6. A conveyor comprising: a conveyor belt arranged to advance along a conveying path in a direction of belt travel and having drive-receiving surfaces generally perpendicular to the direction of belt travel disposed at regularly spaced positions in the direction of belt travel defining the conveyor belt's drive pitch P_c; a drive belt underlying the conveyor belt along a portion of the conveying path and advancing in the direction of belt travel and having driving surfaces generally perpendicular to the direction of belt travel disposed at regularly spaced positions in the direction of belt travel defining the drive belt's drive pitch Pd to engage the drive- receiving surfaces and drive the conveyor belt along the conveying path; wherein nP_c = P_d + nαP_d, where n e { 1, 2, 3, 4} and 0 < α ≤ 0.1.

7. A conveyor comprising: a conveyor belt arranged to advance forward along a conveying path in a direction of belt travel and having a top side and an opposite bottom side and a plurality of drive - receiving surfaces having a first portion generally perpendicular to the direction of belt travel extending from the bottom side toward the top side and a second portion extending forward from the first portion toward the top side of the conveyor belt; a drive belt arranged to advance in the direction of belt travel along a portion of the conveying path adjacent the bottom side of the conveyor belt, wherein the drive belt has a plurality of outwardly extending teeth regularly spaced in the direction of belt travel; wherein the teeth have hook-shaped driving surfaces for mating with the drive-receiving surfaces of the conveyor belt to drive the conveyor belt and hold the conveyor belt in contact with the drive belt; wherein the spacing between consecutive driving surfaces is less than the spacing between consecutive drive -receiving surfaces or less than an integral multiple of the spacing between consecutive drive -receiving surfaces by an amount sufficient to ensure that all driving surfaces forward of a rearmost driving surface drivingly engaged with a drive-receiving surface are out of driving engagement with a drive- receiving surface.

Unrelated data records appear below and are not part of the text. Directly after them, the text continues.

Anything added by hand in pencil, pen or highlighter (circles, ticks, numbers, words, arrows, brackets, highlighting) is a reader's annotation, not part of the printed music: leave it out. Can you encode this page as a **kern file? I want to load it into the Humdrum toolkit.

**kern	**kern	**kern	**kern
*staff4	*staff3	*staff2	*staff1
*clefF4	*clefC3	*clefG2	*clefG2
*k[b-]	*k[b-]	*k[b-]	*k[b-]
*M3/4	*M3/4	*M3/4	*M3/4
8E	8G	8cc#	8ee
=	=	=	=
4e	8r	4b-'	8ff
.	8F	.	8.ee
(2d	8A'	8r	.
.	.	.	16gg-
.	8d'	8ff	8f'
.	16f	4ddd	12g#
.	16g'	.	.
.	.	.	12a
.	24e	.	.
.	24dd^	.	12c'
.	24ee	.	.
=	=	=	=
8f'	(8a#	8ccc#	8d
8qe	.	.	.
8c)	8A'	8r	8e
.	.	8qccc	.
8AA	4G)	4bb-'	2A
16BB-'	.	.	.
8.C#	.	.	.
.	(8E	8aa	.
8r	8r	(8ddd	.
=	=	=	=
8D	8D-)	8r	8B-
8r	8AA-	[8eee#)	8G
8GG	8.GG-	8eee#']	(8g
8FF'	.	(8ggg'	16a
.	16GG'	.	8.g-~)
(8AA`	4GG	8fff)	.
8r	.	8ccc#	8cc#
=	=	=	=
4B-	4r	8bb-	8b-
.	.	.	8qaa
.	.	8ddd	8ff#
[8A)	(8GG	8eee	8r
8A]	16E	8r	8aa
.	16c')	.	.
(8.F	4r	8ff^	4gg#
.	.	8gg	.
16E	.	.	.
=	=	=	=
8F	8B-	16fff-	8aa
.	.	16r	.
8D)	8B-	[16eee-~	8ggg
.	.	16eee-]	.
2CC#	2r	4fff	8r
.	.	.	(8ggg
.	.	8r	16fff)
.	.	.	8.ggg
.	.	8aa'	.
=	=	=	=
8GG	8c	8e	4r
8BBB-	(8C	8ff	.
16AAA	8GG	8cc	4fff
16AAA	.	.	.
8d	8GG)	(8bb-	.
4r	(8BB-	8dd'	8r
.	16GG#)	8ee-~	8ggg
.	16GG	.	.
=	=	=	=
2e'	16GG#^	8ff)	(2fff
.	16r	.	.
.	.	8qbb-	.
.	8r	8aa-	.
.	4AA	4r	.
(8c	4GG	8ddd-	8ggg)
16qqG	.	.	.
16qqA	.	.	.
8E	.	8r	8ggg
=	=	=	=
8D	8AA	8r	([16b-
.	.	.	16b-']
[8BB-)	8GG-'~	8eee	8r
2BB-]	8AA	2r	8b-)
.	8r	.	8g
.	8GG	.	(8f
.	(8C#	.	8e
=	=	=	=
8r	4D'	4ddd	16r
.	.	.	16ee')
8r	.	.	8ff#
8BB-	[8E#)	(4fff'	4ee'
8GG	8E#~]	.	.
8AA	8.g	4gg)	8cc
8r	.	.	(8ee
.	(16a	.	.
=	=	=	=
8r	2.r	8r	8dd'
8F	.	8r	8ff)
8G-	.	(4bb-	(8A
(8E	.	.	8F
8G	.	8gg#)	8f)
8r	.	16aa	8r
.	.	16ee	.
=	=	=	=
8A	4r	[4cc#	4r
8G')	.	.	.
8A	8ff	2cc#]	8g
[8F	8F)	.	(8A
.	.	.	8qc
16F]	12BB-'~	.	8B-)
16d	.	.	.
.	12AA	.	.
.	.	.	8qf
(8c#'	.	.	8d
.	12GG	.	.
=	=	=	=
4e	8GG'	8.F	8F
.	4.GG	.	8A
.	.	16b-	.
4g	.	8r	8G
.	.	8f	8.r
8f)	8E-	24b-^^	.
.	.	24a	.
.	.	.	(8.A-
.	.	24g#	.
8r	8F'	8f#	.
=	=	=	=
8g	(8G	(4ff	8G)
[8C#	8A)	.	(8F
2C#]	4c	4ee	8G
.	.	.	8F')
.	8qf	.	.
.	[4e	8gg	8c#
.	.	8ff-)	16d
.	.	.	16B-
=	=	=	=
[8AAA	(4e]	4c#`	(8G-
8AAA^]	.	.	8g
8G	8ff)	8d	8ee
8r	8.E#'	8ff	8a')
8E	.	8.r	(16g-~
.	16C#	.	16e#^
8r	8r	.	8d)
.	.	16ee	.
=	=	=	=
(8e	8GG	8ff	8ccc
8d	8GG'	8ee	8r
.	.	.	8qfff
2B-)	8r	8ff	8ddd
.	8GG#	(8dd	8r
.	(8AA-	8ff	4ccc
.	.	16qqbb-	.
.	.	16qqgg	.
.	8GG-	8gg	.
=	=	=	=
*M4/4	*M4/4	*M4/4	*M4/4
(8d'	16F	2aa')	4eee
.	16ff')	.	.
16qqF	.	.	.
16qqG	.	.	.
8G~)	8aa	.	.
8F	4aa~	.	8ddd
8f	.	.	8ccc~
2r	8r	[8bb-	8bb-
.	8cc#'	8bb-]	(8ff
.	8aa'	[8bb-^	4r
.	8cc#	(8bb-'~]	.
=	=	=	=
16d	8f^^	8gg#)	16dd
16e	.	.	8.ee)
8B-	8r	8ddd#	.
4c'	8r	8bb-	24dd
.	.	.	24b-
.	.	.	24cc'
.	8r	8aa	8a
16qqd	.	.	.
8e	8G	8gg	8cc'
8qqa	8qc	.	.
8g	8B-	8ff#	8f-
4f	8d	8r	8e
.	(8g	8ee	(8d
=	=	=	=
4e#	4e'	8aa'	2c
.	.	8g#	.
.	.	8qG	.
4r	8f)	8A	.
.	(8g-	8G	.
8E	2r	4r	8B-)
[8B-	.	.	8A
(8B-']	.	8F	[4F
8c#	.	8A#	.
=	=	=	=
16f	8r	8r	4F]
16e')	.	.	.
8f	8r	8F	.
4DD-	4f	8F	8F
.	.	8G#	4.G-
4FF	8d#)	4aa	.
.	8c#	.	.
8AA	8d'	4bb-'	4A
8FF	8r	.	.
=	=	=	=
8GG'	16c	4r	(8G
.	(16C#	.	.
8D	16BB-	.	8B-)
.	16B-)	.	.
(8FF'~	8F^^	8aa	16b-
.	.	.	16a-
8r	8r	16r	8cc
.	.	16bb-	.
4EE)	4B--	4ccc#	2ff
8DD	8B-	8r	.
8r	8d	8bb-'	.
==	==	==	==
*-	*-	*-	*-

8. A method of operating a conveyor, the method comprising: arranging a conveyor belt having drive-receiving surfaces spaced apart along the length of the conveyor belt on regular intervals defining the conveyor belt's drive pitch along a conveying path; advancing a drive belt underlying the conveyor belt along a portion of the conveying path and having driving surfaces defining a pressure angle of less than about 5° and spaced apart on regular intervals defining the drive belt's drive pitch for engaging the drive- receiving surfaces of the conveyor belt to drive the conveyor belt along the conveying path, wherein the drive belt's drive pitch is slightly less than the conveyor belt's drive pitch or slightly less than an integral multiple of the conveyor belt's drive pitch.